At first, I’d like to appreciate course team, you’ve done a really good job!
I think that I found an issue in lecture.
In second slide of lecture “[C2W1] Dropout Regularization” showen this code:
d3 = np.random.rand(a3.shape[0], a3.shape[1]) < keep-prob
a3 = np.multiply(a3, d3)
By this code, after element-wise multiplication with the second line, the neurons with chance greater than keep-prob should be equal to zero.
The inverse way with “d3 = d3 > keep-prob” looking more logical because this way we keeping elements with greater chances.
Is sign in this equation a misprint of lecturer?
Thanks in advance for your reply.
The random function being used there is the “uniform” distribution on the interval [0, 1], right?
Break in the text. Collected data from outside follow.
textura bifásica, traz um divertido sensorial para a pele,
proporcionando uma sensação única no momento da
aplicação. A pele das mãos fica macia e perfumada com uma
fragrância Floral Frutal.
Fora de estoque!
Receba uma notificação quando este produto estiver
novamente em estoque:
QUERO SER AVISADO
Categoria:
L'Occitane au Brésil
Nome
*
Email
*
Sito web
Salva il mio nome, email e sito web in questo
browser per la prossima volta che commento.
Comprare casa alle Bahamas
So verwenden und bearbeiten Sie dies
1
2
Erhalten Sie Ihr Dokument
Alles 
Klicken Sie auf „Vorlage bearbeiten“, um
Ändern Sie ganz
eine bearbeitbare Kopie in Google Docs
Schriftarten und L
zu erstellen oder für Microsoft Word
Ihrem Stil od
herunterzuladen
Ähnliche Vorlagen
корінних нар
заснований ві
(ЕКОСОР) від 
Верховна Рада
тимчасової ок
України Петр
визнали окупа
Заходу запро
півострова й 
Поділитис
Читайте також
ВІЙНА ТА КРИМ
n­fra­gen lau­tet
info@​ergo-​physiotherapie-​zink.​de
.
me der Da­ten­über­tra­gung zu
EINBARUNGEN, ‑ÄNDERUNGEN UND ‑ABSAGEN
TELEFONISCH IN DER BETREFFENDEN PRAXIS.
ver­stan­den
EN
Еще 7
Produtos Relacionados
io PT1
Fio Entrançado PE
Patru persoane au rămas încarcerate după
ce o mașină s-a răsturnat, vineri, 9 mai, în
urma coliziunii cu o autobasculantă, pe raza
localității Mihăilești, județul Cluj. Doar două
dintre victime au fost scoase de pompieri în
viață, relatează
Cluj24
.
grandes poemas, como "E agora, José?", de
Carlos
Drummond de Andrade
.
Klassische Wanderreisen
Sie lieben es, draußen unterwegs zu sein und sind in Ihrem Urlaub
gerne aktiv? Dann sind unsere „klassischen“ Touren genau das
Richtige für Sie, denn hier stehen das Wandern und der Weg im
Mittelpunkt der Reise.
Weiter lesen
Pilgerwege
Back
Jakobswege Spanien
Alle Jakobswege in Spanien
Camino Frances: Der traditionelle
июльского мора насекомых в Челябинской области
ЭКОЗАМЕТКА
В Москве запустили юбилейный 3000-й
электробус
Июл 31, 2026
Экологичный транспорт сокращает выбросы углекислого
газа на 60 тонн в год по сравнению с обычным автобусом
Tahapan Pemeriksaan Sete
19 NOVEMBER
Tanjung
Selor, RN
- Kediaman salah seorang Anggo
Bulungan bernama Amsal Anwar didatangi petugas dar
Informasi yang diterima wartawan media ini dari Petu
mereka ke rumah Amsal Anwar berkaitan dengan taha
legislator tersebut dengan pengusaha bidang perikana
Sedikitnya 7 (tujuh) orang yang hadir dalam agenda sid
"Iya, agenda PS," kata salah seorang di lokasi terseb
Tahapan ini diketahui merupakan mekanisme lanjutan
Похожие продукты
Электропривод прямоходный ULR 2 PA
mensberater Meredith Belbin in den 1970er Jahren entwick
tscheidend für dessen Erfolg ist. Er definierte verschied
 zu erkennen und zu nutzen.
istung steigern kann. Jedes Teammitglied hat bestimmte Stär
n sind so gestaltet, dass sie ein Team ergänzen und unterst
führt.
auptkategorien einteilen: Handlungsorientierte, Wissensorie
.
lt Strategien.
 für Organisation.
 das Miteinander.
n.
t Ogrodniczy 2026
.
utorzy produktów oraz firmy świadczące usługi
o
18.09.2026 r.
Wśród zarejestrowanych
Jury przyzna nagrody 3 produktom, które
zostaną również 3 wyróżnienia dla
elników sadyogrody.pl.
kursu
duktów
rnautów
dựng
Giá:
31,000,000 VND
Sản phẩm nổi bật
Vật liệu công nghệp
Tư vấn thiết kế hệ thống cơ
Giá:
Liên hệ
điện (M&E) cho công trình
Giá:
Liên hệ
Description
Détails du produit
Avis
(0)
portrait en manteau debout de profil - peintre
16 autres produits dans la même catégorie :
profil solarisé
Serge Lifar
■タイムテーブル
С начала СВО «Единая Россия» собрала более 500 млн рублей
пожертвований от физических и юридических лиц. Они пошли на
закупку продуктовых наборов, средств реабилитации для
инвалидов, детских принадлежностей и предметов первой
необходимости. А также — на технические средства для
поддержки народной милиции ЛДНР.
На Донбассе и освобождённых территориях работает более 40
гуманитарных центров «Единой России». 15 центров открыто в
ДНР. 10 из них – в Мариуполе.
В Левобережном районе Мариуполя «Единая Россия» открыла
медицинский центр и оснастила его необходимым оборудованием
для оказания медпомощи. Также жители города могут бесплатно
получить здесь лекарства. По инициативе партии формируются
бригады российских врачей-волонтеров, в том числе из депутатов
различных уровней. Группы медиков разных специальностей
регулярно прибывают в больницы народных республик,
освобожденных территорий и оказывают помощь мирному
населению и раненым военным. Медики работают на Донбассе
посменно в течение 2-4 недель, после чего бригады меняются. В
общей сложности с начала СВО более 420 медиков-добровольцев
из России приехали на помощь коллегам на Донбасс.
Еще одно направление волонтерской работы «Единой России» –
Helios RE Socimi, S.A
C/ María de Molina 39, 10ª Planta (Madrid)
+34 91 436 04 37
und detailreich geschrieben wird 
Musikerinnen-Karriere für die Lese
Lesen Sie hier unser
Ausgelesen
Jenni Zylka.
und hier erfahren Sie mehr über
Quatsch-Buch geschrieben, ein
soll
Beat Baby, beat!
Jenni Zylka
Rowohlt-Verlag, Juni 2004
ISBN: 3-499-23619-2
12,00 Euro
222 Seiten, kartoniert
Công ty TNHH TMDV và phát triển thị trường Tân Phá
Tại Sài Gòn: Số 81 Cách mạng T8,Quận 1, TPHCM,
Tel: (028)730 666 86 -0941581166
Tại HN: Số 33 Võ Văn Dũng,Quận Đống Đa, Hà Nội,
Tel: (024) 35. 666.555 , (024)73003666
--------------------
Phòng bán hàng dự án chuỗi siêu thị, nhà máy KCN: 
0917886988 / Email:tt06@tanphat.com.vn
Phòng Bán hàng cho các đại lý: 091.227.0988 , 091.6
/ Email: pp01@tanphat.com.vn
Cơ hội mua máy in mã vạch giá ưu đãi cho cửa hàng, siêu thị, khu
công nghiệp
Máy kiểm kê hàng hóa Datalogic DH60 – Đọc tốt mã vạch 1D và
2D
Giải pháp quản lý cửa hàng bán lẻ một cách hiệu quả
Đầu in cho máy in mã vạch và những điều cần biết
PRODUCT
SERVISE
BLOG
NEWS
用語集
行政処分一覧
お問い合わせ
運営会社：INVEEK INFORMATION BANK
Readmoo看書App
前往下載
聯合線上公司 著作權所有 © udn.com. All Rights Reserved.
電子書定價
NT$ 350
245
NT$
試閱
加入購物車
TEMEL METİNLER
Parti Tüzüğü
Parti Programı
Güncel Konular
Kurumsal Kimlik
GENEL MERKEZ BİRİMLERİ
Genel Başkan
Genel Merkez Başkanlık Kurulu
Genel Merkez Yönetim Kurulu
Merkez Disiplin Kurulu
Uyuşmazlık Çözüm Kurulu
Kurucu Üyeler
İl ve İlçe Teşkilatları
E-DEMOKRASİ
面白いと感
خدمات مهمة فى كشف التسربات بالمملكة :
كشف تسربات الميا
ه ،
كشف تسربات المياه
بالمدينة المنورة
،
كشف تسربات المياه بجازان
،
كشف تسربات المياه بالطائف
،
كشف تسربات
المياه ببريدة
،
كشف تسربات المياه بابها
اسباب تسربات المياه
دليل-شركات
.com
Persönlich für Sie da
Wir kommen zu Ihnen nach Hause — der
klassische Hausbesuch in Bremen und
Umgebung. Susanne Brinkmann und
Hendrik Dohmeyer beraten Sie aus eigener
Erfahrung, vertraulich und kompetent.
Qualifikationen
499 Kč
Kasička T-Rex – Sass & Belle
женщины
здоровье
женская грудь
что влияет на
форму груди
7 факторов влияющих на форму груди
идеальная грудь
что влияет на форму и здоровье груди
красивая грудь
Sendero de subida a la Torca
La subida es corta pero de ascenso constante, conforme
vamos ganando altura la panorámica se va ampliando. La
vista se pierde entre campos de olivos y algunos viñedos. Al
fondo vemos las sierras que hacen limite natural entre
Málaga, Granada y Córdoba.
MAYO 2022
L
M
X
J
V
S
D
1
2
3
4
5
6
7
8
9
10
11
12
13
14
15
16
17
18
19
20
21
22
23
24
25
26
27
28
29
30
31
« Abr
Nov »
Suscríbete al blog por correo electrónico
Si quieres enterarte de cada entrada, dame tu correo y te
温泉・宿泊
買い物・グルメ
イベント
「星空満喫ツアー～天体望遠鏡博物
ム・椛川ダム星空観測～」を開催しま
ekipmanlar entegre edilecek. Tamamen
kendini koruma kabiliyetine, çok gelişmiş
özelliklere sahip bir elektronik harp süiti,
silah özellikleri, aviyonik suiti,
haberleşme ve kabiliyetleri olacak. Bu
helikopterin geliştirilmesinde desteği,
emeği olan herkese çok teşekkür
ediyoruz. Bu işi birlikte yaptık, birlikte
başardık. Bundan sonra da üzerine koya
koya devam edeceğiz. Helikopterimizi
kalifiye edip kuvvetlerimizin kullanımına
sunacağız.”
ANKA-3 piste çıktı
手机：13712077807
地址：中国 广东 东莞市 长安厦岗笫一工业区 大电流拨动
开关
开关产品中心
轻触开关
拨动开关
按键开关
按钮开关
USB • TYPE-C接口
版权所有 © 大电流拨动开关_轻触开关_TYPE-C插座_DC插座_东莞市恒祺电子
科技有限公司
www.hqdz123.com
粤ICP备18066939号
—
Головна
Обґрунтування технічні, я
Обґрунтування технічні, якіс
So suppose we want to keep 80% of the neurons (meaning keep_prob = 0.8). If the output of np.random.rand is uniformly distributed on [0,1] then saying this:
mask = random_output < keep_prob
will result in approximately 80% of the elements of mask being 1 as opposed to 0, right? So roughly 80% of the values a3 will be preserved and not zeroed out. Of course all this behavior is statistical, so the exact number of 1’s on any given run may not be 80% even without quantization errors.
I think the slide is correct as written.
If you wanted to write the formula using >, you can do that, but it requires a bit more complexity. If keep_prob = 0.8 then 80% of the elements of random_output will be > (1 - keep_prob). However notice that gives the same statistical behavior, but the precise neurons being “zapped” will be different. You will fail the test cases in the notebook if you use the > scheme I just described.
1 Like
Thank you for the detailed explanation!
It makes sence